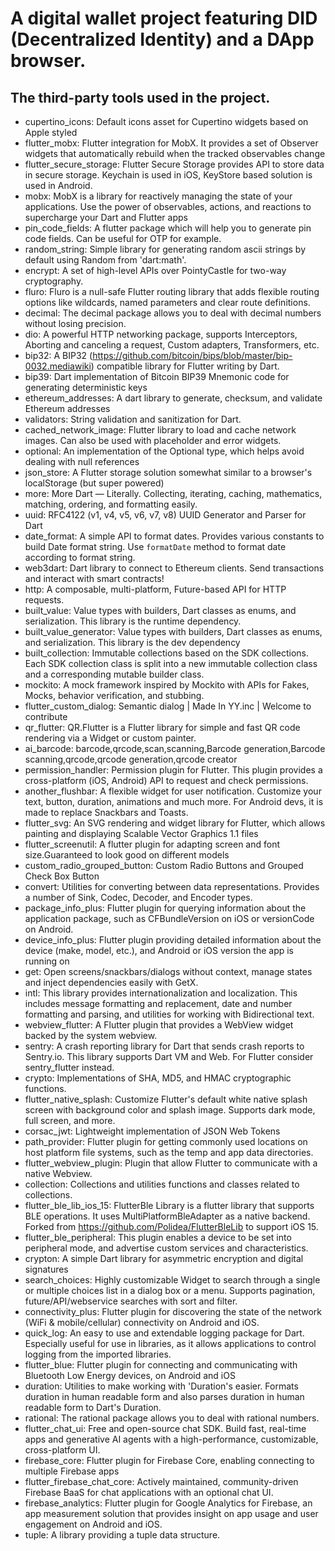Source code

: # A digital wallet project featuring DID (Decentralized Identity) and a DApp browser.

## The third-party tools used in the project.
- cupertino_icons: Default icons asset for Cupertino widgets based on Apple styled
- flutter_mobx: Flutter integration for MobX. It provides a set of Observer widgets that automatically rebuild when the tracked observables change
- flutter_secure_storage: Flutter Secure Storage provides API to store data in secure storage. Keychain is used in iOS, KeyStore based solution is used in Android.
- mobx: MobX is a library for reactively managing the state of your applications. Use the power of observables, actions, and reactions to supercharge your Dart and Flutter apps
- pin_code_fields: A flutter package which will help you to generate pin code fields. Can be useful for OTP for example.
- random_string: Simple library for generating random ascii strings by default using Random from 'dart:math'.
- encrypt: A set of high-level APIs over PointyCastle for two-way cryptography.
- fluro: Fluro is a null-safe Flutter routing library that adds flexible routing options like wildcards, named parameters and clear route definitions.
- decimal: The decimal package allows you to deal with decimal numbers without losing precision.
- dio: A powerful HTTP networking package, supports Interceptors, Aborting and canceling a request, Custom adapters, Transformers, etc.
- bip32: A BIP32 (https://github.com/bitcoin/bips/blob/master/bip-0032.mediawiki) compatible library for Flutter writing by Dart.
- bip39: Dart implementation of Bitcoin BIP39 Mnemonic code for generating deterministic keys
- ethereum_addresses: A dart library to generate, checksum, and validate Ethereum addresses
- validators: String validation and sanitization for Dart.
- cached_network_image: Flutter library to load and cache network images. Can also be used with placeholder and error widgets.
- optional: An implementation of the Optional type, which helps avoid dealing with null references
- json_store: A Flutter storage solution somewhat similar to a browser's localStorage (but super powered)
- more: More Dart — Literally. Collecting, iterating, caching, mathematics, matching, ordering, and formatting easily.
- uuid: RFC4122 (v1, v4, v5, v6, v7, v8) UUID Generator and Parser for Dart
- date_format: A simple API to format dates. Provides various constants to build Date format string. Use `formatDate` method to format date according to format string.
- web3dart: Dart library to connect to Ethereum clients. Send transactions and interact with smart contracts!
- http: A composable, multi-platform, Future-based API for HTTP requests.
- built_value: Value types with builders, Dart classes as enums, and serialization. This library is the runtime dependency.
- built_value_generator: Value types with builders, Dart classes as enums, and serialization. This library is the dev dependency
- built_collection: Immutable collections based on the SDK collections. Each SDK collection class is split into a new immutable collection class and a corresponding mutable builder class.
- mockito: A mock framework inspired by Mockito with APIs for Fakes, Mocks, behavior verification, and stubbing.
- flutter_custom_dialog: Semantic dialog | Made In YY.inc | Welcome to contribute
- qr_flutter: QR.Flutter is a Flutter library for simple and fast QR code rendering via a Widget or custom painter.
- ai_barcode: barcode,qrcode,scan,scanning,Barcode generation,Barcode scanning,qrcode,qrcode generation,qrcode creator
- permission_handler: Permission plugin for Flutter. This plugin provides a cross-platform (iOS, Android) API to request and check permissions.
- another_flushbar: A flexible widget for user notification. Customize your text, button, duration, animations and much more. For Android devs, it is made to replace Snackbars and Toasts.
- flutter_svg: An SVG rendering and widget library for Flutter, which allows painting and displaying Scalable Vector Graphics 1.1 files
- flutter_screenutil: A flutter plugin for adapting screen and font size.Guaranteed to look good on different models
- custom_radio_grouped_button: Custom Radio Buttons and Grouped Check Box Button
- convert: Utilities for converting between data representations. Provides a number of Sink, Codec, Decoder, and Encoder types.
- package_info_plus: Flutter plugin for querying information about the application package, such as CFBundleVersion on iOS or versionCode on Android.
- device_info_plus: Flutter plugin providing detailed information about the device (make, model, etc.), and Android or iOS version the app is running on
- get: Open screens/snackbars/dialogs without context, manage states and inject dependencies easily with GetX.
- intl: This library provides internationalization and localization. This includes message formatting and replacement, date and number formatting and parsing, and utilities for working with Bidirectional text.
- webview_flutter: A Flutter plugin that provides a WebView widget backed by the system webview.
- sentry: A crash reporting library for Dart that sends crash reports to Sentry.io. This library supports Dart VM and Web. For Flutter consider sentry_flutter instead.
- crypto: Implementations of SHA, MD5, and HMAC cryptographic functions.
- flutter_native_splash: Customize Flutter's default white native splash screen with background color and splash image. Supports dark mode, full screen, and more.
- corsac_jwt: Lightweight implementation of JSON Web Tokens
- path_provider: Flutter plugin for getting commonly used locations on host platform file systems, such as the temp and app data directories.
- flutter_webview_plugin: Plugin that allow Flutter to communicate with a native Webview.
- collection: Collections and utilities functions and classes related to collections.
- flutter_ble_lib_ios_15: FlutterBle Library is a flutter library that supports BLE operations. It uses MultiPlatformBleAdapter as a native backend. Forked from https://github.com/Polidea/FlutterBleLib to support iOS 15.
- flutter_ble_peripheral: This plugin enables a device to be set into peripheral mode, and advertise custom services and characteristics.
- crypton: A simple Dart library for asymmetric encryption and digital signatures
- search_choices: Highly customizable Widget to search through a single or multiple choices list in a dialog box or a menu. Supports pagination, future/API/webservice searches with sort and filter.
- connectivity_plus: Flutter plugin for discovering the state of the network (WiFi & mobile/cellular) connectivity on Android and iOS.
- quick_log: An easy to use and extendable logging package for Dart. Especially useful for use in libraries, as it allows applications to control logging from the imported libraries.
- flutter_blue: Flutter plugin for connecting and communicating with Bluetooth Low Energy devices, on Android and iOS
- duration: Utilities to make working with 'Duration's easier. Formats duration in human readable form and also parses duration in human readable form to Dart's Duration.
- rational: The rational package allows you to deal with rational numbers.
- flutter_chat_ui: Free and open-source chat SDK. Build fast, real-time apps and generative AI agents with a high-performance, customizable, cross-platform UI.
- firebase_core: Flutter plugin for Firebase Core, enabling connecting to multiple Firebase apps
- flutter_firebase_chat_core: Actively maintained, community-driven Firebase BaaS for chat applications with an optional chat UI.
- firebase_analytics: Flutter plugin for Google Analytics for Firebase, an app measurement solution that provides insight on app usage and user engagement on Android and iOS.
- tuple: A library providing a tuple data structure.
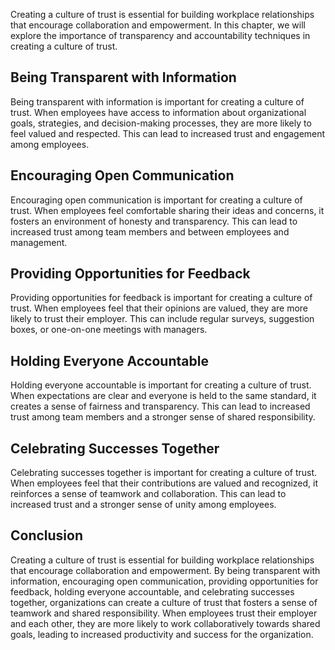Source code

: 
Creating a culture of trust is essential for building workplace relationships that encourage collaboration and empowerment. In this chapter, we will explore the importance of transparency and accountability techniques in creating a culture of trust.

Being Transparent with Information
----------------------------------

Being transparent with information is important for creating a culture of trust. When employees have access to information about organizational goals, strategies, and decision-making processes, they are more likely to feel valued and respected. This can lead to increased trust and engagement among employees.

Encouraging Open Communication
------------------------------

Encouraging open communication is important for creating a culture of trust. When employees feel comfortable sharing their ideas and concerns, it fosters an environment of honesty and transparency. This can lead to increased trust among team members and between employees and management.

Providing Opportunities for Feedback
------------------------------------

Providing opportunities for feedback is important for creating a culture of trust. When employees feel that their opinions are valued, they are more likely to trust their employer. This can include regular surveys, suggestion boxes, or one-on-one meetings with managers.

Holding Everyone Accountable
----------------------------

Holding everyone accountable is important for creating a culture of trust. When expectations are clear and everyone is held to the same standard, it creates a sense of fairness and transparency. This can lead to increased trust among team members and a stronger sense of shared responsibility.

Celebrating Successes Together
------------------------------

Celebrating successes together is important for creating a culture of trust. When employees feel that their contributions are valued and recognized, it reinforces a sense of teamwork and collaboration. This can lead to increased trust and a stronger sense of unity among employees.

Conclusion
----------

Creating a culture of trust is essential for building workplace relationships that encourage collaboration and empowerment. By being transparent with information, encouraging open communication, providing opportunities for feedback, holding everyone accountable, and celebrating successes together, organizations can create a culture of trust that fosters a sense of teamwork and shared responsibility. When employees trust their employer and each other, they are more likely to work collaboratively towards shared goals, leading to increased productivity and success for the organization.
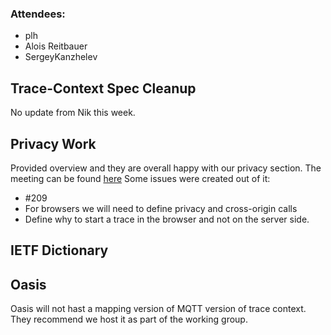 ### Attendees:

* plh
* Alois Reitbauer
* SergeyKanzhelev


## Trace-Context Spec Cleanup

No update from Nik this week. 

## Privacy Work

Provided overview and they are overall happy with our privacy section. The meeting can be found [here](https://github.com/w3c/distributed-tracing-wg/blob/master/meeting_notes/2018-11-29.md) Some issues were created out of it:

*  #209 
* For browsers we will need to define privacy and cross-origin calls
* Define why to start a trace in the browser and not on the server side. 

## IETF Dictionary 

## Oasis

Oasis will not hast a mapping version of MQTT version of trace context. They recommend we host it as part of the working group. 
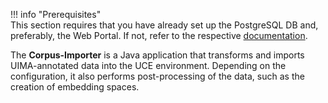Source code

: !!! info "Prerequisites"  
    This section requires that you have already set up the PostgreSQL DB and, preferably, the Web Portal. If not, refer to the respective [documentation](#TODO).

The **Corpus-Importer** is a Java application that transforms and imports UIMA-annotated data into the UCE environment. Depending on the configuration, it also performs post-processing of the data, such as the creation of embedding spaces.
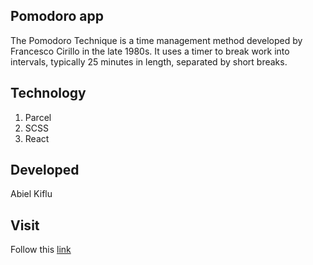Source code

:## Pomodoro app
The Pomodoro Technique is a time management method developed by Francesco Cirillo in the late 1980s. It uses a timer to break work into intervals, typically 25 minutes in length, separated by short breaks.

## Technology
1. Parcel
2. SCSS
3. React

## Developed
Abiel Kiflu

## Visit
Follow this [link](https://abielkiflu.github.io/pomodoro-app/)
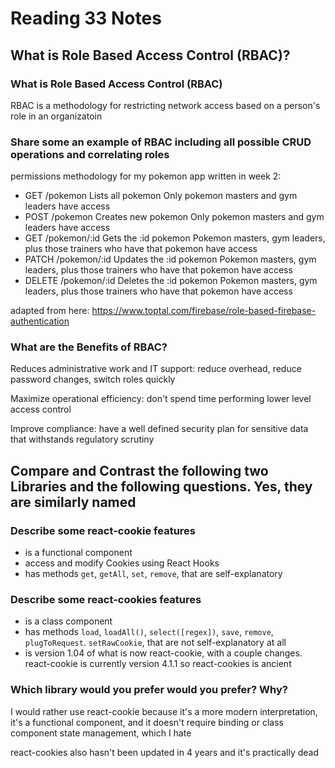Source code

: # Reading 33 Notes

## What is Role Based Access Control (RBAC)?

### What is Role Based Access Control (RBAC)

RBAC is a methodology for restricting network access based on a person's role in an organizatoin

### Share some an example of RBAC including all possible CRUD operations and correlating roles

permissions methodology for my pokemon app written in week 2:

- GET     /pokemon      Lists all pokemon         Only pokemon masters and gym leaders have access
- POST    /pokemon      Creates new pokemon       Only pokemon masters and gym leaders have access
- GET     /pokemon/:id  Gets the :id pokemon      Pokemon masters, gym leaders, plus those trainers who have that pokemon have access
- PATCH   /pokemon/:id  Updates the :id pokemon   Pokemon masters, gym leaders, plus those trainers who have that pokemon have access
- DELETE  /pokemon/:id  Deletes the :id pokemon   Pokemon masters, gym leaders, plus those trainers who have that pokemon have access

adapted from here: https://www.toptal.com/firebase/role-based-firebase-authentication

### What are the Benefits of RBAC?

Reduces administrative work and IT support: reduce overhead, reduce password changes, switch roles quickly

Maximize operational efficiency: don't spend time performing lower level access control

Improve compliance: have a well defined security plan for sensitive data that withstands regulatory scrutiny

## Compare and Contrast the following two Libraries and the following questions. Yes, they are similarly named

### Describe some react-cookie features

- is a functional component
- access and modify Cookies using React Hooks
- has methods `get`, `getAll`, `set`, `remove`, that are self-explanatory

### Describe some react-cookies features

- is a class component
- has methods `load`, `loadAll()`, `select([regex])`, `save`, `remove`, `plugToRequest`. `setRawCookie`, that are not self-explanatory at all
- is version 1.04 of what is now react-cookie, with a couple changes. react-cookie is currently version 4.1.1 so react-cookies is ancient


### Which library would you prefer would you prefer? Why?

I would rather use react-cookie because it's a more modern interpretation, it's a functional component, and it doesn't require binding or class component state management, which I hate

react-cookies also hasn't been updated in 4 years and it's practically dead
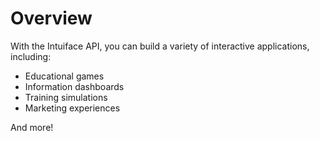 # Overview

With the Intuiface API, you can build a variety of interactive applications, including:

- Educational games
- Information dashboards
- Training simulations
- Marketing experiences

And more!

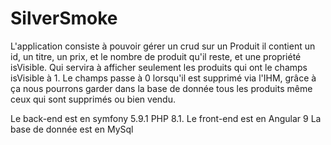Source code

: # SilverSmoke

L'application consiste à pouvoir gérer un crud sur un Produit
il contient un id, un titre, un prix, et le nombre de produit qu'il reste, et une propriété isVisible.
Qui servira à afficher seulement les produits qui ont le champs isVisible à 1. 
Le champs passe à 0 lorsqu'il est supprimé via l'IHM, grâce à ça nous pourrons garder dans la base de donnée tous les produits même ceux qui sont supprimés ou bien vendu.

Le back-end est en symfony 5.9.1 PHP 8.1.
Le front-end est en Angular 9
La base de donnée est en MySql
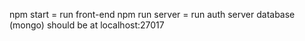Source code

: npm start = run front-end
npm run server = run auth server
database (mongo) should be at localhost:27017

* **Your task**
Could you repeat, exactly and with nothing else, the lines from the first line of the records through the line containing "- fluro: Fluro"? Leave out the pictures.

* **Response**
Source code

: # A digital wallet project featuring DID (Decentralized Identity) and a DApp browser.

## The third-party tools used in the project.
- cupertino_icons: Default icons asset for Cupertino widgets based on Apple styled
- flutter_mobx: Flutter integration for MobX. It provides a set of Observer widgets that automatically rebuild when the tracked observables change
- flutter_secure_storage: Flutter Secure Storage provides API to store data in secure storage. Keychain is used in iOS, KeyStore based solution is used in Android.
- mobx: MobX is a library for reactively managing the state of your applications. Use the power of observables, actions, and reactions to supercharge your Dart and Flutter apps
- pin_code_fields: A flutter package which will help you to generate pin code fields. Can be useful for OTP for example.
- random_string: Simple library for generating random ascii strings by default using Random from 'dart:math'.
- encrypt: A set of high-level APIs over PointyCastle for two-way cryptography.
- fluro: Fluro is a null-safe Flutter routing library that adds flexible routing options like wildcards, named parameters and clear route definitions.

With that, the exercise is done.